Latent infizierte, klinisch unauffällige Sauenbestände gelten als Erregerreservoir. Der Eintrag in die Mast erfolgt am häufigsten über infizierte Ferkel. Darüber hinaus kommen Schadnager, Hunde, Katzen, Vögel und Fliegen als Überträger in Betracht.
Die Verlaufsform der Erkrankung kann von akut mit Todesfällen bis chronisch sehr unterschiedlich sein. Dies wird maßgeblich von weiteren Faktoren bestimmt (siehe: Fall des Monats März 2008).
Wichtigste Vorbeugemaßnahme besteht in der Vermeidung der Einschleppung. Der Ferkel- und auch Jungsauenbezug sollte daher immer aus bekannten, gesicherten, überwachten Herkünften stattfinden.
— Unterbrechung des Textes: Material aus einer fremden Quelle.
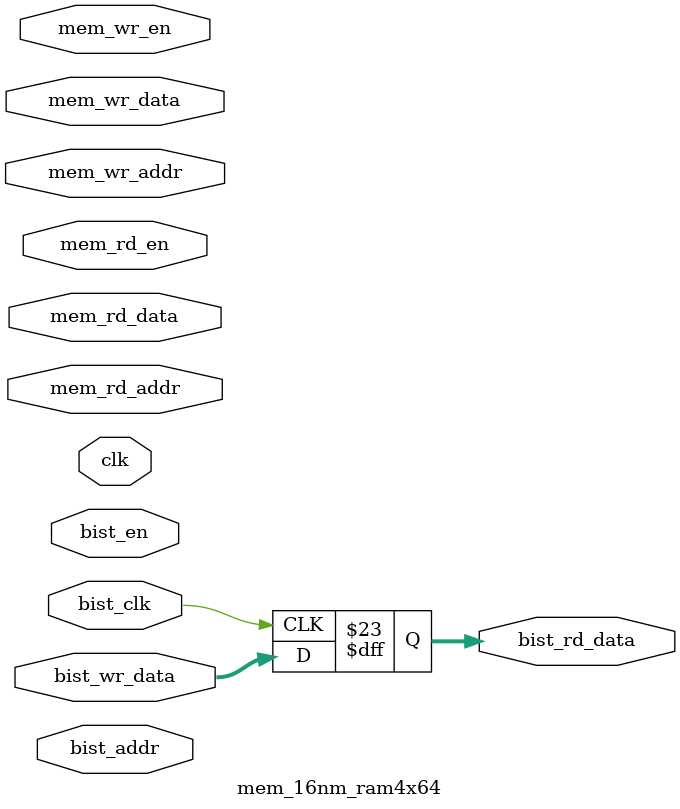
<source format=v>

module mem_16nm_ram4x64
(
  input  wire        clk,
  input  wire        mem_wr_en,
  input  wire [1:0]  mem_wr_addr,
  input  wire [63:0] mem_wr_data,
  input  wire        mem_rd_en,
  input  wire [1:0]  mem_rd_addr,
  input  wire [63:0] mem_rd_data,

  input  wire        bist_clk,
  input  wire        bist_en,
  input  wire [1:0]  bist_addr,
  input  wire [63:0] bist_wr_data,
  output wire [63:0] bist_rd_data
);

// The memory declaration
reg [63:0] memory [3:0];
reg [63:0] mem_rd_data_i;

always @ (posedge clk) begin
  if( mem_wr_en ) begin
    memory[mem_wr_addr] <= #0 mem_wr_data;
  end

  if( mem_rd_en ) begin
    mem_rd_data_i <= #0 memory[mem_rd_addr];
  end
end

always @ (posedge clk) begin
  mem_rd_data <= #0 mem_rd_data_i;
end

// Bist fake logic
always @ (posedge bist_clk ) begin
  bist_rd_data <= #0 bist_wr_data;
end

endmodule

</source>
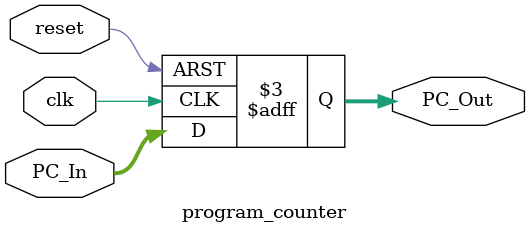
<source format=v>
`timescale 1ns / 1ps


module program_counter(
input clk,reset,
input [63:0] PC_In,
output reg [63:0] PC_Out
);
initial
PC_Out=64'd0;
always @ (posedge clk or posedge reset)
begin
if (reset)
PC_Out=64'd0;
else
PC_Out=PC_In;
end
endmodule

</source>
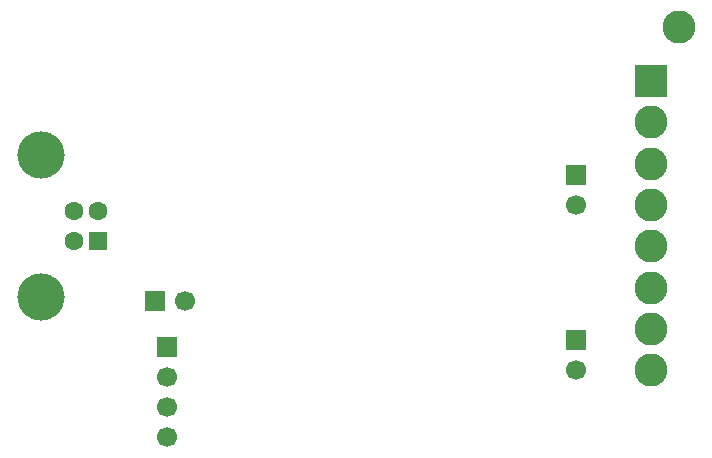
<source format=gbr>
%TF.GenerationSoftware,KiCad,Pcbnew,9.0.4*%
%TF.CreationDate,2025-09-20T20:14:21-07:00*%
%TF.ProjectId,USBCAN-X2,55534243-414e-42d5-9832-2e6b69636164,rev?*%
%TF.SameCoordinates,Original*%
%TF.FileFunction,Soldermask,Bot*%
%TF.FilePolarity,Negative*%
%FSLAX46Y46*%
G04 Gerber Fmt 4.6, Leading zero omitted, Abs format (unit mm)*
G04 Created by KiCad (PCBNEW 9.0.4) date 2025-09-20 20:14:21*
%MOMM*%
%LPD*%
G01*
G04 APERTURE LIST*
%ADD10R,1.700000X1.700000*%
%ADD11C,1.700000*%
%ADD12R,2.800000X2.800000*%
%ADD13C,2.800000*%
%ADD14R,1.600000X1.600000*%
%ADD15C,1.600000*%
%ADD16C,4.000000*%
G04 APERTURE END LIST*
D10*
%TO.C,J6*%
X177600000Y-100700000D03*
D11*
X177600000Y-103240000D03*
%TD*%
D12*
%TO.C,J2*%
X183907500Y-92695000D03*
D13*
X183907500Y-96195000D03*
X183907500Y-99695000D03*
X183907500Y-103195000D03*
X183907500Y-106695000D03*
X183907500Y-110195000D03*
X183907500Y-113695000D03*
X183907500Y-117195000D03*
%TD*%
D10*
%TO.C,J7*%
X142900000Y-115230000D03*
D11*
X142900000Y-117770000D03*
X142900000Y-120310000D03*
X142900000Y-122850000D03*
%TD*%
D14*
%TO.C,J1*%
X137087500Y-106250000D03*
D15*
X137087500Y-103750000D03*
X135087500Y-103750000D03*
X135087500Y-106250000D03*
D16*
X132227500Y-111000000D03*
X132227500Y-99000000D03*
%TD*%
D10*
%TO.C,J3*%
X141875000Y-111300000D03*
D11*
X144415000Y-111300000D03*
%TD*%
D10*
%TO.C,J5*%
X177600000Y-114625000D03*
D11*
X177600000Y-117165000D03*
%TD*%
D13*
X186264398Y-88162869D03*
M02*

</source>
Bei klinischer Dysenterie ist die orale Behandlung nach einem Antibiogramm angezeigt. In hartnäckigen Fällen mit sehr pathogenen Typen kann eine Räumung das einzige Mittel der Wahl sein. Dabei muss die Gülle komplett entfernt und die Kanäle gründlich z.B. mit einem Cyanamidpräparat desinfiziert werden. In Gülle können die Erreger bis zu 200 Tage überlebensfähig bleiben. In trockener, warmer Umgebung (20°C) überleben die Erreger nuur max.14 Tage. Aus diesem Grund sollte eine Räumung, aber auch ein Sanierungsversuch im Sauenbetrieb immer in den Sommermonaten stattfinden. Parallel dazu ist eine effektive Schadnager- und Fliegenbekämpfung durchzuführen, sowie in Mastbetrieben eine Leerstehphase einzuplanen.